8.5 Cracking Keyword Substitution Cipher

Attacking a keyword substitution cipher is not always easy. Although we can benefit from frequency analysis, it may only be good enough to give us a few elements from the key, and a long and complicated key may well cause serious problems.

There is however another technique, which can also be used in solving other ciphers, that we can employ, and is known as Hill Climbing.
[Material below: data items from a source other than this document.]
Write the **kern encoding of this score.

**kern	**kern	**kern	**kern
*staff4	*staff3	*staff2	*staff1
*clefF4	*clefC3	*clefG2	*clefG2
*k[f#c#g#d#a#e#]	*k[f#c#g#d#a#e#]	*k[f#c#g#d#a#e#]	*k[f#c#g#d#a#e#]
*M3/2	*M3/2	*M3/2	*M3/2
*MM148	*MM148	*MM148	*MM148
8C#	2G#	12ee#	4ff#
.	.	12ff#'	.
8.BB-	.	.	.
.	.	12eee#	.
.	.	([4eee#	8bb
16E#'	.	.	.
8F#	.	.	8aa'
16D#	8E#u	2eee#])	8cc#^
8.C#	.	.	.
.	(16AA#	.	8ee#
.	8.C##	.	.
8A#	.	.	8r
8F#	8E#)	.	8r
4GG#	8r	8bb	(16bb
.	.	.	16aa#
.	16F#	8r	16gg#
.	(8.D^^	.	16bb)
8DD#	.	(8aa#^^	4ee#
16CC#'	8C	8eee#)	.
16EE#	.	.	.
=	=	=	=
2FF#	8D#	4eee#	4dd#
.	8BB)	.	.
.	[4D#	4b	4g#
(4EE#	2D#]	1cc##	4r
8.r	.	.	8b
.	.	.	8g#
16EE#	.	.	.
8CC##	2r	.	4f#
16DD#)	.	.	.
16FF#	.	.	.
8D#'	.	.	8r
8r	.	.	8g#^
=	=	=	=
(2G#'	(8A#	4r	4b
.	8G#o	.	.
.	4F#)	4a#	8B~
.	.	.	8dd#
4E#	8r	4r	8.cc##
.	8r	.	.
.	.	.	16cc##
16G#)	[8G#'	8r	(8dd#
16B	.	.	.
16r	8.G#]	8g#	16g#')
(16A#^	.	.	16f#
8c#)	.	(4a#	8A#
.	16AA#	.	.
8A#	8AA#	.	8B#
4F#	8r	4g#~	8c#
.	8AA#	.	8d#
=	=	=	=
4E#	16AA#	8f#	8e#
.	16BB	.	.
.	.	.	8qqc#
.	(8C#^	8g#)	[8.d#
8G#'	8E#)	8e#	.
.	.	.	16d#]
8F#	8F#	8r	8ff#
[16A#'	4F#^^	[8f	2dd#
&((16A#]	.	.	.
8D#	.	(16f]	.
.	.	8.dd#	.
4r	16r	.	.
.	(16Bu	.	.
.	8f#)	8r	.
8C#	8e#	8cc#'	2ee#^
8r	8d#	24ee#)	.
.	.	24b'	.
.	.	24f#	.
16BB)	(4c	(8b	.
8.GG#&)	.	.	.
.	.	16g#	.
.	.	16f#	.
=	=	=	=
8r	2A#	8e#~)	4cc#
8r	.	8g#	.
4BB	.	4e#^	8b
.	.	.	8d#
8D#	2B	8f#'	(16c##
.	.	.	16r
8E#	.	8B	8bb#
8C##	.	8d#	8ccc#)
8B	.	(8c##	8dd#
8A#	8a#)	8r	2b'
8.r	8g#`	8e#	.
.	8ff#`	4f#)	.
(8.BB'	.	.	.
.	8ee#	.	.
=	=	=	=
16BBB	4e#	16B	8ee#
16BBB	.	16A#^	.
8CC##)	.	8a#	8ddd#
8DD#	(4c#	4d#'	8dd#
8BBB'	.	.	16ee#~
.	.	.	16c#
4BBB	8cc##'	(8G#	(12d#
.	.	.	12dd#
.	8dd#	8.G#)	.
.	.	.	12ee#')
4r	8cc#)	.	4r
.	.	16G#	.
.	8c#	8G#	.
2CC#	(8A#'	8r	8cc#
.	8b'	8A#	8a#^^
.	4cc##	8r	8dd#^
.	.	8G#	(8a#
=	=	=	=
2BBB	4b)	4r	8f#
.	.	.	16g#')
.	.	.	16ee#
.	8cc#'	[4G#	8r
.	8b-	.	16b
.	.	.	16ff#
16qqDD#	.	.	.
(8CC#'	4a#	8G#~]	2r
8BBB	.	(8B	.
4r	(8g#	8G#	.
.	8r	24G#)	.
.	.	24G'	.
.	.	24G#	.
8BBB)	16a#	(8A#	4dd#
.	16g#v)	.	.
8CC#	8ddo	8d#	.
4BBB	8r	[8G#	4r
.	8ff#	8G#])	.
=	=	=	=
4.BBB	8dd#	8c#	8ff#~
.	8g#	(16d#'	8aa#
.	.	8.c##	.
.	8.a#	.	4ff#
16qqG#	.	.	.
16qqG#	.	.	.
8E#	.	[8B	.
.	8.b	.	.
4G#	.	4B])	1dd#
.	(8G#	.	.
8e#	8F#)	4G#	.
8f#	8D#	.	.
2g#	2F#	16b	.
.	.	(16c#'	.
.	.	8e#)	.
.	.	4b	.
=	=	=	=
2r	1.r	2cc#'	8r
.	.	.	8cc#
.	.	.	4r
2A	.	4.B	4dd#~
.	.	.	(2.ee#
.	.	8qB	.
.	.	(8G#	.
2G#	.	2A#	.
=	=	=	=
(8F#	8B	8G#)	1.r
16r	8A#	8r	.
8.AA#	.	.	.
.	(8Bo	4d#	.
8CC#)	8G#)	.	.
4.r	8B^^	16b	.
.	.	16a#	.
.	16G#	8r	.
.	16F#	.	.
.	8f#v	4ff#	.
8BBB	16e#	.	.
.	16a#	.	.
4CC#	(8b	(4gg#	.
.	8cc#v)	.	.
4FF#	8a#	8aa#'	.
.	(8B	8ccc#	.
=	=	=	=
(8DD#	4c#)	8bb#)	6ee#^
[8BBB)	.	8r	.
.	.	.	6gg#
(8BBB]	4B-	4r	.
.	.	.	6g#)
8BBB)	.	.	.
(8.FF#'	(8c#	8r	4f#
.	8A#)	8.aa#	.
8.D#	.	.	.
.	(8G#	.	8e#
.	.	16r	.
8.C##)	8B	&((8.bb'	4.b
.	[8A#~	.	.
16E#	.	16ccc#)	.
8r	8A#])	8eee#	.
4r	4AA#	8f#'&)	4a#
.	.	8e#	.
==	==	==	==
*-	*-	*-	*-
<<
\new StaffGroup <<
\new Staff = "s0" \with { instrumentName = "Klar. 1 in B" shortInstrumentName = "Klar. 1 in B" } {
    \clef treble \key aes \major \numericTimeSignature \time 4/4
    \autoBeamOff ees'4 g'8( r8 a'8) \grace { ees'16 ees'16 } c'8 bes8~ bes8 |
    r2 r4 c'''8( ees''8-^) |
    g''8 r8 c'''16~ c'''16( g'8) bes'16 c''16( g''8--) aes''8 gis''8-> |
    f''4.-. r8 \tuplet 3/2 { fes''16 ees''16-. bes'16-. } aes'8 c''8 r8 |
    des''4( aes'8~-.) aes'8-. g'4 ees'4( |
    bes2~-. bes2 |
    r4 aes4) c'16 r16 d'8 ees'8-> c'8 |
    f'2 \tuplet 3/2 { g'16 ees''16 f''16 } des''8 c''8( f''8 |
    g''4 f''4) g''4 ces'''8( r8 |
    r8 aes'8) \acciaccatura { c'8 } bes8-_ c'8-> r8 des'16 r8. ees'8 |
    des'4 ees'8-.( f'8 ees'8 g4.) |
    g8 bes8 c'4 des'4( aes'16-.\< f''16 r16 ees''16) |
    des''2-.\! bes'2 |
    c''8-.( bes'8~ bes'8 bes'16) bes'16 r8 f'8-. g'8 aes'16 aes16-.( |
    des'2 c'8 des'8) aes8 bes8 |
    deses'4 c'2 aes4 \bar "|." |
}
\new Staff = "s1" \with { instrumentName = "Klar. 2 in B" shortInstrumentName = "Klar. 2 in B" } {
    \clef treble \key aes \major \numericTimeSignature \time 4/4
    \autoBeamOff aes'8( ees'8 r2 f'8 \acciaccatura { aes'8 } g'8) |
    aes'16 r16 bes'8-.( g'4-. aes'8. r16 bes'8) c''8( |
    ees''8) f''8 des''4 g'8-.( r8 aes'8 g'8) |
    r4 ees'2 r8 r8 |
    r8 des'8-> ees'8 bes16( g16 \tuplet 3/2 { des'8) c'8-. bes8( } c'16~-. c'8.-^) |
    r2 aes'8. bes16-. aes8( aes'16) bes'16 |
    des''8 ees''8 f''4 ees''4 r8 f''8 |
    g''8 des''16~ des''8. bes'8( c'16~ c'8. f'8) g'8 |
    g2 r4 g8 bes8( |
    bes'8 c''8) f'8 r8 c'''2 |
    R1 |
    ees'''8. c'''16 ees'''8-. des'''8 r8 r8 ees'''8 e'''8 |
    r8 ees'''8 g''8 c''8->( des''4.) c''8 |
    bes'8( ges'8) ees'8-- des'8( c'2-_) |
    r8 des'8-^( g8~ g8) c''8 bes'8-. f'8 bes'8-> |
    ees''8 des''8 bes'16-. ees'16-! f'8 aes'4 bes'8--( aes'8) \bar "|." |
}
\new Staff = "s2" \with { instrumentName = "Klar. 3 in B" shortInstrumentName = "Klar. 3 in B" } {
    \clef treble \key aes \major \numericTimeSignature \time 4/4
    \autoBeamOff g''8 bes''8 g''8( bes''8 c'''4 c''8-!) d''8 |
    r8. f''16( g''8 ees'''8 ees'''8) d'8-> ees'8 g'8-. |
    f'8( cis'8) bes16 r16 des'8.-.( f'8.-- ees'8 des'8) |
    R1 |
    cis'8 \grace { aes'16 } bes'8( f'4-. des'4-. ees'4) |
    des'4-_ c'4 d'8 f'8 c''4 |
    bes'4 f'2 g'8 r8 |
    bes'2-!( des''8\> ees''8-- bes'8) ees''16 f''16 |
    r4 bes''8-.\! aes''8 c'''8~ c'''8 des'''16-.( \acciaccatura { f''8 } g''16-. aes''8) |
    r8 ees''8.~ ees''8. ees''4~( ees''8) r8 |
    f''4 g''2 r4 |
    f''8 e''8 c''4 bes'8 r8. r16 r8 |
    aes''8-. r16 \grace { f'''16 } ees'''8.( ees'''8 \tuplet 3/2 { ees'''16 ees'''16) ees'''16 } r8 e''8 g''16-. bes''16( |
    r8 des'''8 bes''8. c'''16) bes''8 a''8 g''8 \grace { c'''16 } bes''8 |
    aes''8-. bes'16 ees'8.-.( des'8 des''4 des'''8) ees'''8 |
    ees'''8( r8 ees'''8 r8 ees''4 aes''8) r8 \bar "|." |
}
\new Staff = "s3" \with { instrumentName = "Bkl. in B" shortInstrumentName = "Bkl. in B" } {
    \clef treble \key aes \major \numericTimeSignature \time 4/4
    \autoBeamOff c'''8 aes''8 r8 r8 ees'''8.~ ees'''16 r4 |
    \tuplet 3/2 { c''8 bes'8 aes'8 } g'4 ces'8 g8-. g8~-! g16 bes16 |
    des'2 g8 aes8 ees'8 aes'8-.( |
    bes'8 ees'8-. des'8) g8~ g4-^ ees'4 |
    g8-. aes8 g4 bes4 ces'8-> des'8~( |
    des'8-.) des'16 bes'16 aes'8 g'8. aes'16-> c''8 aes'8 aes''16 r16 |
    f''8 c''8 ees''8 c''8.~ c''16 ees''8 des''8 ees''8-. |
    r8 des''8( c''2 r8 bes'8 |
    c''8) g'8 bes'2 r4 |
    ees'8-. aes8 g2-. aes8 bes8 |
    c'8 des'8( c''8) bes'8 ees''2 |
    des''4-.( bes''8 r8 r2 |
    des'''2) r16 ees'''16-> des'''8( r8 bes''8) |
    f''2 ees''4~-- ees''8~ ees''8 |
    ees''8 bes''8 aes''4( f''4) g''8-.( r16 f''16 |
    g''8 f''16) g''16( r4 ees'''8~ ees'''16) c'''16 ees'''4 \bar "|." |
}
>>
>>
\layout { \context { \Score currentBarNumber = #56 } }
The idea is as follows: for each potential key we assign a score as to how suitable that key is to be the correct key (we can use any suitable technique we like, such as some other type of frequency analysis). If small changes in the key result in small changes in the score, then we can then think of the results as providing us with a graph with the higher values representing more likely keys. We then ‘guess’ an initial key and work out its score. We then change the key slightly and recalculate the score. If this new score is ‘worse’ than the original, then we continue to make small changes to the key until we either get a ‘better’ key or run out of possible changes to the key. If we get a better key, then we adopt that one as our current best bet and start the process over again, otherwise we stop the algorithm and our present key is then our best bet.

Hopefully, this will enable us to find the local maximum of the graph of scores, and with some luck, this local maximum may provide us with the correct key.

In Appendix I we have set up a form to encrypt and decrypt keyword substitution ciphers and added a version of the hill-climbing algorithm for you to play with.In our algorithm we use frequency analysis based on the frequency of trigrams, groups of three consecutive letters, but analysis using quadgrams (groups of 4 letters) is usually preferred as being more accurate.